The introduction of new technology over the past two decades has led to major advances in CLL and changed our view of the disease based upon unexpected findings. Examples of this from a decade ago were cDNA microarray studies by the Staudt laboratory that identified ZAP-70, a protein previously not known to be present in B cells, as strongly associated with high-risk IVGH unmutated CLL. ZAP-70 function in enhancing aberrant B-cell receptor signaling is now appreciated, similar to that observed in T cells. Whole-genome sequencing of tumor cells is the new technology generating excitement across many diseases, and again the field of CLL has benefited from application of this endeavor. Derived from a well-designed whole-genome sequencing experiment of four CLL patients and normal paired germ line control material comes the identification of 46 somatic mutations including four genes (NOTCH 1, XPO1, MYD88, and KLHL6) where recurrent abnormalities were noted. Whereas none of these proteins were previously characterized in CLL, the most surprising was a recurrent NOTCH 1 mutation, occurring at the highest frequency of all mutations identified. Notably, the NOTCH 1 mutation carried functional significance and also was associated with IVGH unmutated CLL and poor clinical outcome. Similar to ZAP-70, an activating NOTCH 1 mutation is not a genetic change one would expect to identify in a B-cell malignancy. Activating NOTCH-1 mutations generally favor development of T-cell lymphoproliferative disorders and disrupted B-cell development.

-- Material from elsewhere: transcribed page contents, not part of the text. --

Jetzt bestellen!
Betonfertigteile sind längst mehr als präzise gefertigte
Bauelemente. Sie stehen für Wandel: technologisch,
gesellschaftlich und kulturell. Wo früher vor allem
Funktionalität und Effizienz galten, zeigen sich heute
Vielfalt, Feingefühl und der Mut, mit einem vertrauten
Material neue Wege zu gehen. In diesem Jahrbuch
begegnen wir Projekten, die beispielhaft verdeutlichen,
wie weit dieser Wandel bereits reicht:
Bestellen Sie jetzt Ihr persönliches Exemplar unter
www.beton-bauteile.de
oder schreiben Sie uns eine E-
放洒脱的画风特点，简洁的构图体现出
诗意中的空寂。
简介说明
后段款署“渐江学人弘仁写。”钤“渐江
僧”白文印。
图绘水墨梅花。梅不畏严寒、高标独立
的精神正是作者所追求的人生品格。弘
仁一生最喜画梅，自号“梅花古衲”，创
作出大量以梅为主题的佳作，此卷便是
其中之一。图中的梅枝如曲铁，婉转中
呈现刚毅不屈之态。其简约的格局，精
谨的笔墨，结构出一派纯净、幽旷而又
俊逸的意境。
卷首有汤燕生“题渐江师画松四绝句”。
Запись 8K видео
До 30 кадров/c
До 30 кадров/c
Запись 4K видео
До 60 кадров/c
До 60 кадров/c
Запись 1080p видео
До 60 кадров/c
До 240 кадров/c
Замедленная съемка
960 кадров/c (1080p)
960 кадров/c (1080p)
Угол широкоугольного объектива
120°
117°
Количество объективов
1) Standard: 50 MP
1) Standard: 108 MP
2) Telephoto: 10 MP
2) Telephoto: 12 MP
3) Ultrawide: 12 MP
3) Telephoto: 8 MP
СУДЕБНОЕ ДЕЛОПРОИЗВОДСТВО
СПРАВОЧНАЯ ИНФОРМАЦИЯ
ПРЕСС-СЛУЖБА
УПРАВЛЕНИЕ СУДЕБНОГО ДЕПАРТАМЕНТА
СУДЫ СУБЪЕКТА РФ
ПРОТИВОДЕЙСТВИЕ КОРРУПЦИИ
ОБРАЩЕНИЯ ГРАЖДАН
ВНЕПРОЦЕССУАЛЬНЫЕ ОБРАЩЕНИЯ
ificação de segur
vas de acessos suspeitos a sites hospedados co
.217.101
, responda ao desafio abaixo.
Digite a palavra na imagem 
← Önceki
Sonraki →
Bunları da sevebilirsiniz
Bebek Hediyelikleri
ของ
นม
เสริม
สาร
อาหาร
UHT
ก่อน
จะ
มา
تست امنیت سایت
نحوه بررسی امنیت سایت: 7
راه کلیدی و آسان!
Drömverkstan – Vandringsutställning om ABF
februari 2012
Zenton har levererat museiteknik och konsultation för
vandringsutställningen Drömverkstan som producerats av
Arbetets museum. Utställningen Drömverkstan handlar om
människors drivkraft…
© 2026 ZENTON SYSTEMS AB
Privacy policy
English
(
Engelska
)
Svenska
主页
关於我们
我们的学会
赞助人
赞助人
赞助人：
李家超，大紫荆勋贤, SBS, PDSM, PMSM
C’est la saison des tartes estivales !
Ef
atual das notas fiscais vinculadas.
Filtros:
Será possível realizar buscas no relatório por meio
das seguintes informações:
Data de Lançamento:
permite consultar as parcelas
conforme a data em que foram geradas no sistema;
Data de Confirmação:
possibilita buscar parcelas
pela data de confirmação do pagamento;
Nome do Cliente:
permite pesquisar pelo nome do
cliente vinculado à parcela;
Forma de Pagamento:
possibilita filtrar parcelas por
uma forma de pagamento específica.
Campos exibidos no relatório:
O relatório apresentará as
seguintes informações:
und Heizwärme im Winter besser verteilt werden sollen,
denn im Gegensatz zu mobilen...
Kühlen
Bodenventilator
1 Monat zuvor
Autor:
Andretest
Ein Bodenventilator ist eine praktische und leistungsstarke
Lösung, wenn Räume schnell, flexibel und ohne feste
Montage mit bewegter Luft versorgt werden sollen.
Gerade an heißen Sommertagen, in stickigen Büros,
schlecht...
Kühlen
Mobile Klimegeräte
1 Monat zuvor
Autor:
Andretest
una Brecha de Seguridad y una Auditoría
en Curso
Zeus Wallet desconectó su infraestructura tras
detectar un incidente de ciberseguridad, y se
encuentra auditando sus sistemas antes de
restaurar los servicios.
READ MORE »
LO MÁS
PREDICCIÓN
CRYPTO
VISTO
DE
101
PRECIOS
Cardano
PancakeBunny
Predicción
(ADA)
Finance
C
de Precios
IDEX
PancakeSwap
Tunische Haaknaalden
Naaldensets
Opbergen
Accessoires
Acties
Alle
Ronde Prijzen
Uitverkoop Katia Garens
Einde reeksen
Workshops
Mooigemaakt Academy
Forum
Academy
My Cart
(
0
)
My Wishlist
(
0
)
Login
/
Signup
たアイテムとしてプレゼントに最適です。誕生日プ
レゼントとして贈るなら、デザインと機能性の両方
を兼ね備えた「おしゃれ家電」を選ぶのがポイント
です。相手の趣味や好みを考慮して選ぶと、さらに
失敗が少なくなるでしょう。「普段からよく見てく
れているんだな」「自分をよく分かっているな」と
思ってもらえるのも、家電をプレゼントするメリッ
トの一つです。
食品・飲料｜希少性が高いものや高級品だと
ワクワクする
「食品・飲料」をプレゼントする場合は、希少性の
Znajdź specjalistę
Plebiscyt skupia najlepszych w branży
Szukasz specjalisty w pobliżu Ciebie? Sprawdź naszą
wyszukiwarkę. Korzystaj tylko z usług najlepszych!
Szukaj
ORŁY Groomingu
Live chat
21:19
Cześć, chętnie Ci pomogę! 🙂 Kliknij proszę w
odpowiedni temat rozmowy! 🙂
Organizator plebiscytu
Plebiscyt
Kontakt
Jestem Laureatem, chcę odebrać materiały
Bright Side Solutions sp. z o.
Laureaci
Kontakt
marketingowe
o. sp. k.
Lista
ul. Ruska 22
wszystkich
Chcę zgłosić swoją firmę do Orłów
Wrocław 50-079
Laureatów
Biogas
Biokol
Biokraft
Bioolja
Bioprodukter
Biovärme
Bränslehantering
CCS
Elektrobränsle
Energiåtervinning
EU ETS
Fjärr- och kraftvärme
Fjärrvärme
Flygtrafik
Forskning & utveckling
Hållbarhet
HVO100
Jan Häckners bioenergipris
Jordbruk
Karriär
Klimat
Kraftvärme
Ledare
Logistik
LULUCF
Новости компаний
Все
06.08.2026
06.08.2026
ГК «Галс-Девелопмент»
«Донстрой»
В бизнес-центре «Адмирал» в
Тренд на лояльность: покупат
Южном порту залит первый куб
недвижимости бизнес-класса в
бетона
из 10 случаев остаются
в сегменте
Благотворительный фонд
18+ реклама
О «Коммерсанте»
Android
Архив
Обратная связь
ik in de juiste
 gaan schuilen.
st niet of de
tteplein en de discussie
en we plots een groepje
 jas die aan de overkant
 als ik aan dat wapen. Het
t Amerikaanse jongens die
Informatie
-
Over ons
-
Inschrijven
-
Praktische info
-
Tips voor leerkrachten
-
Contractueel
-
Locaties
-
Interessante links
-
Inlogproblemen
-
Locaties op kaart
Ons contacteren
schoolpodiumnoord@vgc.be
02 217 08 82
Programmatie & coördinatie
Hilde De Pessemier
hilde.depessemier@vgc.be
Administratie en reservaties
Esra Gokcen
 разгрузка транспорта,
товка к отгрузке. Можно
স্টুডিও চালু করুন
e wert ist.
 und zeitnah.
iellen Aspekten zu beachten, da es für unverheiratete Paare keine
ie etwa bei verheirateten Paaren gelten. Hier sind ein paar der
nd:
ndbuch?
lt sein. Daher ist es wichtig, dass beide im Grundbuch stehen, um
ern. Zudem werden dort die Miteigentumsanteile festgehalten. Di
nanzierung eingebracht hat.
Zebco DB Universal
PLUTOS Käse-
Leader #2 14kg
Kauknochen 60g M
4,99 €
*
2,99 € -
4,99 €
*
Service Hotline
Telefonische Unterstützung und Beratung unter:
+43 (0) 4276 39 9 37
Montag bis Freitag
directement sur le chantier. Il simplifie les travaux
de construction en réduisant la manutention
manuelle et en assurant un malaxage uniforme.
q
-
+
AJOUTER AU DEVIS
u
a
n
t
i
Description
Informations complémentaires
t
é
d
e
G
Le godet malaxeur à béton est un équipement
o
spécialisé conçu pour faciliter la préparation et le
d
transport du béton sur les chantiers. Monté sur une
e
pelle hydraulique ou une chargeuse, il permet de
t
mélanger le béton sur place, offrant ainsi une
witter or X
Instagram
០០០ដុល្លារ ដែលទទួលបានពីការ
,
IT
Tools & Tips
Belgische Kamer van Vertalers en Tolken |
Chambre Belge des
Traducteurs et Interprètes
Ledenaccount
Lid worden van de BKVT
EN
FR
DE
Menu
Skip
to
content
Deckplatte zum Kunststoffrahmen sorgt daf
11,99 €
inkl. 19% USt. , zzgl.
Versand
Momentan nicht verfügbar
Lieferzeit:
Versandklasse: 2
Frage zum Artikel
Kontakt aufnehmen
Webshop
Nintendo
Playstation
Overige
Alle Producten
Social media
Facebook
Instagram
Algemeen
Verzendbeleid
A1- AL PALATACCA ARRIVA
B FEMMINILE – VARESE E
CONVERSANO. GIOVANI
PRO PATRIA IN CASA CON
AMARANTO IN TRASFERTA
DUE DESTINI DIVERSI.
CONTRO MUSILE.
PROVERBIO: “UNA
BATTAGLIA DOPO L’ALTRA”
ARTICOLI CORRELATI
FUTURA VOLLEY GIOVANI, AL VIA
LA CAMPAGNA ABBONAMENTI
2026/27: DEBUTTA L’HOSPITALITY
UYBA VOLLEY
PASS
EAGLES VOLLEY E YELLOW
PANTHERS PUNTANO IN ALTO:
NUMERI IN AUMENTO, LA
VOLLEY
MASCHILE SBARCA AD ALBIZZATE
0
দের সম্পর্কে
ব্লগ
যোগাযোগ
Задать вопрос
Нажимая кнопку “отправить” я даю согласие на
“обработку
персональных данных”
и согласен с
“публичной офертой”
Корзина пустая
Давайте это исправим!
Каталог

MYD88 mutations contrast with NOTCH-1 mutations, as they were identified in IVGH-mutated disease and were shown to be functionally activating, enhancing TLR signaling and production of inflammatory cytokines. The impact of MYD88, XPO1, and KLHL6 genes on disease outcome remains to be determined.
In Brief
The importance of this study is the discovery of an abundant amount of new information related to different somatic mutations in CLL. The results of this study confirm in a definitive manner that CLL is not like other lymphoproliferative diseases, such as hairy-cell leukemia, where recurrent BRAF mutations are present in 100 percent of patients. The identification of different recurrent mutations that potentially are targetable, but with different classes of drugs, makes CLL a disease to which true individualized therapy might be applied in the future. The whole-genome sequencing study by Puente and colleagues from Oviedo, Spain, is clearly a landmark work that will lead to many new discoveries in CLL. Beyond this, it will be essential to pursue further application of this technology to other aspects of CLL, such as familial predisposition, disease progression, and development of complications associated with the disease, such as infections and autoimmune processes, in order to further improve our ability to predict patient outcome.
Competing Interests
Dr. Byrd indicated no relevant conflicts of interest.